* COMPLETE THE FOLLOWING
A) In the NAT Gateway article, what CIDR block is listed for the lab's VPC?
B) Carry the NAT Gateway article forward from the point where it stops.

* SELECTED TEXT

Jeancy Joachim Mukaka

Posted on Jun 4

How a Single NAT Gateway Can Silently Kill Your AWS High Availability

#aws #terraform #sre #devops

A real-world lesson from a production-like AWS lab challenge

The Scenario That Should Scare You

Imagine this: your AWS environment has two Availability Zones, public and private subnets, an Application Load Balancer, Auto Scaling. Your architecture diagram looks solid. Then one Availability Zone goes down, your ALB fails over instantly, your EC2 instances in AZ-B are running fine. But your application is still broken.

Because every private subnet instance, including those in AZ-B, is routing outbound traffic through one NAT Gateway sitting in AZ-A. Which is now unreachable.

You didn't have a highly available architecture. You had the illusion of one.

Understanding the Problem: NAT Gateways Are Zonal

A NAT Gateway is not a regional resource. It lives in a specific Availability Zone.

When you create a NAT Gateway, you place it in a specific subnet, which belongs to a specific AZ. If that AZ goes down, your NAT Gateway goes down with it.

Many teams create a single NAT Gateway to save costs, then route all private subnet traffic across all AZs through that one gateway:

Private Subnet AZ-A → 0.0.0.0/0 → nat-09xxxxx (AZ-A) ✅
Private Subnet AZ-B → 0.0.0.0/0 → nat-09xxxxx (AZ-A) ❌

The private subnet in AZ-B is routing through a NAT Gateway in AZ-A. This is a cross-AZ dependency, and a silent Single Point of Failure.

What I Found in the Lab

The lab presented a VPC with this structure:

Resource	CIDR / Details
VPC	10.0.0.0/16
Public Subnet AZ-A	10.0.128.0/20
Public Subnet AZ-B	10.0.144.0/20
Private Subnet 1A (AZ-A)	10.0.0.0/19
Private Subnet 1B (AZ-A)	10.0.192.0/21
Private Subnet 2A (AZ-B)	10.0.32.0/19
Private Subnet 2B (AZ-B)	10.0.200.0/21

Two NAT Gateways existed: one in AZ-A, one in AZ-B. At first glance, this looked correct.

But when I inspected the Route Tables, the problem was immediately visible. All four private subnet Route Tables had the same entry:

Destination: 0.0.0.0/0 → Target: nat-09xxxxxxxx (AZ-A)

* STORED RECORDS
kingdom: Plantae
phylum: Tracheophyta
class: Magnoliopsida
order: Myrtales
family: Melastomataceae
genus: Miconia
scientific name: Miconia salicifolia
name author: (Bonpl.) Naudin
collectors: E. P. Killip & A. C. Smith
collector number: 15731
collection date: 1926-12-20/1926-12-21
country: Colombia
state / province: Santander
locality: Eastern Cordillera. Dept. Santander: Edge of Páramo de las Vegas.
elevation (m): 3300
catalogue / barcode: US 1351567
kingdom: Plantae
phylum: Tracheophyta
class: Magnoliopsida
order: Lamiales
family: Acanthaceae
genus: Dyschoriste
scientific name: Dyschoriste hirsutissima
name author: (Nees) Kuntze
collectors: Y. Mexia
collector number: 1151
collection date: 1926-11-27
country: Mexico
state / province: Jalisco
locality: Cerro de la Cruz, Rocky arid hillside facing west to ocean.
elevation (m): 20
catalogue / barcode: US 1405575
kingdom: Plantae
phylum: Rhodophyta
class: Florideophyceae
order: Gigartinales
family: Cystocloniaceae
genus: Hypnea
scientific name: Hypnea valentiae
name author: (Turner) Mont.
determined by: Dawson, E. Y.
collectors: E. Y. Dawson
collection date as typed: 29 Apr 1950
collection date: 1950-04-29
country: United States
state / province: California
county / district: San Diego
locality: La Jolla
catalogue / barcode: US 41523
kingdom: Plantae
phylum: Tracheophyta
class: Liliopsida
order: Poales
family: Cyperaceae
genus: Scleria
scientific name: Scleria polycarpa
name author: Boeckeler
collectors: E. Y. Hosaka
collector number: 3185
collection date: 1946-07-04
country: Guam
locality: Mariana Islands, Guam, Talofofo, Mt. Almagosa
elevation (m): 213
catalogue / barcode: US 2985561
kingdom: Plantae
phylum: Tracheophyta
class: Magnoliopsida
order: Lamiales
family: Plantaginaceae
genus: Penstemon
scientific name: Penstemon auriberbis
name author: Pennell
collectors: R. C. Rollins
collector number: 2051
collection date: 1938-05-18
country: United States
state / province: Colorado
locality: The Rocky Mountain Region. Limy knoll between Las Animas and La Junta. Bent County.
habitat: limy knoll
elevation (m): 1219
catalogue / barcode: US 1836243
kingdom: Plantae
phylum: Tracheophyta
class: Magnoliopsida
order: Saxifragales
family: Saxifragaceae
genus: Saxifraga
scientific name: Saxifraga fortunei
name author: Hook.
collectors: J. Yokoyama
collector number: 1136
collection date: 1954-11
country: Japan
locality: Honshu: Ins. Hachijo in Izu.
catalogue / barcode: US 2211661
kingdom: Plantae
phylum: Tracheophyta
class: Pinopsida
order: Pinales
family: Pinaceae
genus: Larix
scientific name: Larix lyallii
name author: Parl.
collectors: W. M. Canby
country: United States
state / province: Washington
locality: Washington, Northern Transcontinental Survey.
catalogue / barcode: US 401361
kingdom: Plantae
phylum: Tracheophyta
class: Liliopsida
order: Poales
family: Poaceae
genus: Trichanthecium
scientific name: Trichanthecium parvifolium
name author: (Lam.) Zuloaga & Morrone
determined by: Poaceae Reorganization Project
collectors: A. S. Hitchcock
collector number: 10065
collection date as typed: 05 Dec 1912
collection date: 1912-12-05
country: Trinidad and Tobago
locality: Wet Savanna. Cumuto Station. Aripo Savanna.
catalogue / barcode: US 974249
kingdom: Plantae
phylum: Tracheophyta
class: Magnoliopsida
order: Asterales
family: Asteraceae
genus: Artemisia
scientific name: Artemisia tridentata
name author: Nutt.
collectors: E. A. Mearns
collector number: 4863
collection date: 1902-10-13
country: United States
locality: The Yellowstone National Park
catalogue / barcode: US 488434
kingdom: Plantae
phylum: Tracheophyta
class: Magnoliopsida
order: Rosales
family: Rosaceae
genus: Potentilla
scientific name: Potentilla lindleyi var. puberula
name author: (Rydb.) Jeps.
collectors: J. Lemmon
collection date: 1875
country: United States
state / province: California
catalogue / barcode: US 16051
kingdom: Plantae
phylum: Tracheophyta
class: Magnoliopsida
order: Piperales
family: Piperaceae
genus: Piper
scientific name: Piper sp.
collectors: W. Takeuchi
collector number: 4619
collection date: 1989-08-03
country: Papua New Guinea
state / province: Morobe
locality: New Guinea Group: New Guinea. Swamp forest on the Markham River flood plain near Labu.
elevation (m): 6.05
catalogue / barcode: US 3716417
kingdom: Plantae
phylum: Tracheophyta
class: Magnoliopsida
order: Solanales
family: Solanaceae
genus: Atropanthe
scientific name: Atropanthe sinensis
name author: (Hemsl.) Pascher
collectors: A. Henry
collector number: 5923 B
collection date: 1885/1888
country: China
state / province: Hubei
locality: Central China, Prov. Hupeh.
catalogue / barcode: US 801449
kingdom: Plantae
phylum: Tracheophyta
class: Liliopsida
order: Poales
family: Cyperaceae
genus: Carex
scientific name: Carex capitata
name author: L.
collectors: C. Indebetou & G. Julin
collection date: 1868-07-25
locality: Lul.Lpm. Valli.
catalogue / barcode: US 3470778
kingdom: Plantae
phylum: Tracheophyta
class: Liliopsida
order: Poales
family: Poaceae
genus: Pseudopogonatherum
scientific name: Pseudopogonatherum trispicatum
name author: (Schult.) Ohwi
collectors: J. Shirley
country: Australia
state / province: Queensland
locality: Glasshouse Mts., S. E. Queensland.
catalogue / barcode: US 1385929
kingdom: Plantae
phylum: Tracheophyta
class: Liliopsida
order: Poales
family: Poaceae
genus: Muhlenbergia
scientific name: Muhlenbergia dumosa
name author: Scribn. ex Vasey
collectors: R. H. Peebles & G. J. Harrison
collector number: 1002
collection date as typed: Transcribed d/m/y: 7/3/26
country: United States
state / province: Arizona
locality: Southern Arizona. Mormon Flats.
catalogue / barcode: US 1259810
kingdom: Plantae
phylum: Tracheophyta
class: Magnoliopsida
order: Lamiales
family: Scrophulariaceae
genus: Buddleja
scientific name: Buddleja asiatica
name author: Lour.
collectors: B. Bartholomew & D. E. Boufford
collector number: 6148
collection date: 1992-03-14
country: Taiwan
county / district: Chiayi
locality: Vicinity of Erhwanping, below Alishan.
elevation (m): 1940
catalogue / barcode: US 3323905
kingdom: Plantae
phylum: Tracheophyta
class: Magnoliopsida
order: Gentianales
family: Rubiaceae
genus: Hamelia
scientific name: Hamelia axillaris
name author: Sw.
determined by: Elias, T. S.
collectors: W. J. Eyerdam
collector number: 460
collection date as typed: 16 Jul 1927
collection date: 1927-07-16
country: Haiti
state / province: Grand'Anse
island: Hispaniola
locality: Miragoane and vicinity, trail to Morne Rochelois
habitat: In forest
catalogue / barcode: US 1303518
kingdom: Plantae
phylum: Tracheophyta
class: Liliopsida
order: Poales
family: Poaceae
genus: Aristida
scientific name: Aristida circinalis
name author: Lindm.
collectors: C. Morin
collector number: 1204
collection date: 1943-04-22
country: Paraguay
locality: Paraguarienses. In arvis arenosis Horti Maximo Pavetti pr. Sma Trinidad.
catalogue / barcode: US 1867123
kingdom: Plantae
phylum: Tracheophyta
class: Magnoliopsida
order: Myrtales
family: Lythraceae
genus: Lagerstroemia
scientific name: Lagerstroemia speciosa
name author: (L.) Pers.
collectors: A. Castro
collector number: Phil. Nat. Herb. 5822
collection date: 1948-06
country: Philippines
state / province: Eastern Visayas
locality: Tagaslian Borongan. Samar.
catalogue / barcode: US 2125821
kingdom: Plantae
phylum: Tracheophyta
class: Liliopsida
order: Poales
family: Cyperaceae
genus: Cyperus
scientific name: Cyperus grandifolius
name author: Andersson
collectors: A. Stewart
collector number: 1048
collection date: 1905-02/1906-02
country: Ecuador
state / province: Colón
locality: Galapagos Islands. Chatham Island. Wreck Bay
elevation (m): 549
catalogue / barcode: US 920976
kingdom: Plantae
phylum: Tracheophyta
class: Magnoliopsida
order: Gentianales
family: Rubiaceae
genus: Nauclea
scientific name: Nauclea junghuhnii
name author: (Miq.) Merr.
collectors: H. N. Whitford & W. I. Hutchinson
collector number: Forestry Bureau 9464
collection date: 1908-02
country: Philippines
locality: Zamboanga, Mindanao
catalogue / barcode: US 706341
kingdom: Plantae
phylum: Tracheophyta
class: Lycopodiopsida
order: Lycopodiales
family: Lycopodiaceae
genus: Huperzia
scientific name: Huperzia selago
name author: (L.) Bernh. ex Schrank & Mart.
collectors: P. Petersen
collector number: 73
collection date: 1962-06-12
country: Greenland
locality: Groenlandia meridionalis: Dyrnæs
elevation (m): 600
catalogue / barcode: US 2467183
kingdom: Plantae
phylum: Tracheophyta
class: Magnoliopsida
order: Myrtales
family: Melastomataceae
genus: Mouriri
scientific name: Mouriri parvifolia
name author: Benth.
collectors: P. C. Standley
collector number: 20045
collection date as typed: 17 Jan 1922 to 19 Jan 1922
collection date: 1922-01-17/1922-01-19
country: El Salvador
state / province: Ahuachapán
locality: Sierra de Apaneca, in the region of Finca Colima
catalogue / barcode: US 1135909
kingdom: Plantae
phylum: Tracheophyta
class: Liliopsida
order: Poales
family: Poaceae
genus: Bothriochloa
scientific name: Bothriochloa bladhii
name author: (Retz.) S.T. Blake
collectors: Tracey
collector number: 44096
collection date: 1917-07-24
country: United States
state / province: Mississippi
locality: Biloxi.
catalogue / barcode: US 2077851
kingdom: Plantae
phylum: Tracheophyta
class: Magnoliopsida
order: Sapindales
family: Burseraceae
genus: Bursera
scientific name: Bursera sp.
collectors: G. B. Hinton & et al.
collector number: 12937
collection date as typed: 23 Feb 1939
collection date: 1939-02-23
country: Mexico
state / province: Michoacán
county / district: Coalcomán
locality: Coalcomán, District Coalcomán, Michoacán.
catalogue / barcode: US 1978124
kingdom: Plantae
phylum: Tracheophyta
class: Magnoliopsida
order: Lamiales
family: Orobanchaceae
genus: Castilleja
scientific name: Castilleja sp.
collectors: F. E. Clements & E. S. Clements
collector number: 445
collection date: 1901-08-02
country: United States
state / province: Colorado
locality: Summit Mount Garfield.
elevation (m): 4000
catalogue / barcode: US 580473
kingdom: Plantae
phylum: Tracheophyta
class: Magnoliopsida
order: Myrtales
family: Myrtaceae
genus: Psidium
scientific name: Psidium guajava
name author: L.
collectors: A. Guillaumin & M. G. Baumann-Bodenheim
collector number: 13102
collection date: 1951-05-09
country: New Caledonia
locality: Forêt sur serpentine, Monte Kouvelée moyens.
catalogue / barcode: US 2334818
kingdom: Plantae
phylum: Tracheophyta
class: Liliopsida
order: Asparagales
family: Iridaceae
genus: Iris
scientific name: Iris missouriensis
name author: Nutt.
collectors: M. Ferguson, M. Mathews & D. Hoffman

* RESULTS OF THE TASKS
A) 10.0.0.0/16

B)
The NAT Gateway in AZ-B existed, but nobody was using it. It was provisioned but completely disconnected from the routing logic. The two private subnets in AZ-B were silently depending on the NAT Gateway in AZ-A for all outbound internet traffic.

Why This Happens

There are two common causes:

1. Cost-cutting gone wrong
Teams create one NAT Gateway to reduce costs, then forget that high availability requires one per AZ. A NAT Gateway costs approximately $0.045/hour plus data transfer charges. Running two instead of one adds roughly $32/month, a small price compared to the cost of an outage.

2. Infrastructure drift
The architecture was correct at some point, then someone modified the Route Tables manually, or via a flawed IaC change, and the second NAT Gateway became orphaned without anyone noticing. No alerts, no errors, no warnings. Everything looks fine until AZ-A goes down.

This is what makes this particular SPOF so dangerous: it is completely invisible during normal operations.

The Fix: One NAT Gateway Per AZ, One Route Table Per Private Subnet

The solution is straightforward: each private subnet must route its outbound internet traffic through the NAT Gateway in its own Availability Zone.

Correct routing after the fix:

Private Subnet 1A (AZ-A) → 0.0.0.0/0 → nat-AZ-A ✅
Private Subnet 1B (AZ-A) → 0.0.0.0/0 → nat-AZ-A ✅
Private Subnet 2A (AZ-B) → 0.0.0.0/0 → nat-AZ-B ✅
Private Subnet 2B (AZ-B) → 0.0.0.0/0 → nat-AZ-B ✅

Step 1 — Identify which NAT Gateway belongs to which AZ

Go to VPC → NAT Gateways, click each NAT Gateway and check the Subnet field, this tells you which AZ it belongs to.

Step 2 — Fix the Route Tables for AZ-B private subnets

Go to VPC → Route Tables
Find the Route Table associated with Private Subnet 2A (AZ-B)
Click Edit routes
Change 0.0.0.0/0 from nat-AZ-A → nat-AZ-B
Save changes
Repeat for Private Subnet 2B (AZ-B)

Step 3 — Verify

All four private subnet Route Tables should now point exclusively to the NAT Gateway in their own AZ. If AZ-A goes down, AZ-B is completely self-sufficient.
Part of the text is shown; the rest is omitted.